### Task requirements
Somewhere below are a line with "<li><strong>Logging: Message Logs, Reaction" and a later line with "<li><strong>Twitch Info/Followage: Search". Output exactly those lines and all lines between them.

### Data provided
☆ ☆ ☆

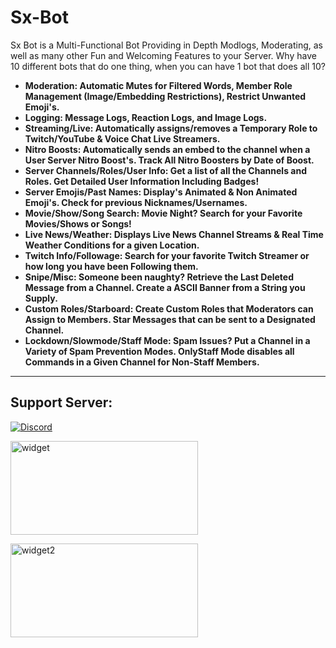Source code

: # Sx-Bot

Sx Bot is a Multi-Functional Bot Providing in Depth Modlogs, Moderating, as well as many other Fun and Welcoming Features to your Server. Why have 10 different bots that do one thing, when you can have 1 bot that does all 10?


<ul>
<li><strong>Moderation: Automatic Mutes for Filtered Words, Member Role Management (Image/Embedding Restrictions), Restrict Unwanted Emoji's.</strong></li>
<li><strong>Logging: Message Logs, Reaction Logs, and Image Logs.</strong></li>
<li><strong>Streaming/Live: Automatically assigns/removes a Temporary Role to Twitch/YouTube &amp; Voice Chat Live Streamers.</strong></li>
<li><strong>Nitro Boosts: Automatically sends an embed to the channel when a User Server Nitro Boost's. Track All Nitro Boosters by Date of Boost.</strong></li>
<li><strong>Server Channels/Roles/User Info: Get a list of all the Channels and Roles. Get Detailed User Information Including Badges!</strong></li>
<li><strong>Server Emojis/Past Names: Display's Animated &amp; Non Animated Emoji's. Check for previous Nicknames/Usernames.</strong></li>
<li><strong>Movie/Show/Song Search: Movie Night? Search for your Favorite Movies/Shows or Songs!</strong></li>
<li><strong>Live News/Weather: Displays Live News Channel Streams &amp; Real Time Weather Conditions for a given Location.</strong></li>
<li><strong>Twitch Info/Followage: Search for your favorite Twitch Streamer or how long you have been Following them.</strong></li>
<li><strong>Snipe/Misc: Someone been naughty? Retrieve the Last Deleted Message from a Channel. Create a ASCII Banner from a String you Supply.</strong></li>
<li><strong>Custom Roles/Starboard: Create Custom Roles that Moderators can Assign to Members. Star Messages that can be sent to a Designated Channel.</strong></li>
<li><strong>Lockdown/Slowmode/Staff Mode: Spam Issues? Put a Channel in a Variety of Spam Prevention Modes. OnlyStaff Mode disables all Commands in a Given Channel for Non-Staff Members.</strong></li>
</ul>
<hr />
<h2>Support Server:</h2>
<p><a href="https://discord.gg/R4DtNZm" target="_blank" rel="nofollow noopener"><img src="https://discordapp.com/api/guilds/696873891225665536/widget.png?style=banner2" alt="Discord" /></a></p>
<p><img src="https://discord.boats/api/widget/696870234262339614" alt="widget" width="300" height="150" /></p>
<p><img src="https://botsfordiscord.com/api/bot/696870234262339614/widget" alt="widget2" width="300" height="150" /></p>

☆ ☆ ☆

### Task result
<li><strong>Logging: Message Logs, Reaction Logs, and Image Logs.</strong></li>
<li><strong>Streaming/Live: Automatically assigns/removes a Temporary Role to Twitch/YouTube &amp; Voice Chat Live Streamers.</strong></li>
<li><strong>Nitro Boosts: Automatically sends an embed to the channel when a User Server Nitro Boost's. Track All Nitro Boosters by Date of Boost.</strong></li>
<li><strong>Server Channels/Roles/User Info: Get a list of all the Channels and Roles. Get Detailed User Information Including Badges!</strong></li>
<li><strong>Server Emojis/Past Names: Display's Animated &amp; Non Animated Emoji's. Check for previous Nicknames/Usernames.</strong></li>
<li><strong>Movie/Show/Song Search: Movie Night? Search for your Favorite Movies/Shows or Songs!</strong></li>
<li><strong>Live News/Weather: Displays Live News Channel Streams &amp; Real Time Weather Conditions for a given Location.</strong></li>
<li><strong>Twitch Info/Followage: Search for your favorite Twitch Streamer or how long you have been Following them.</strong></li>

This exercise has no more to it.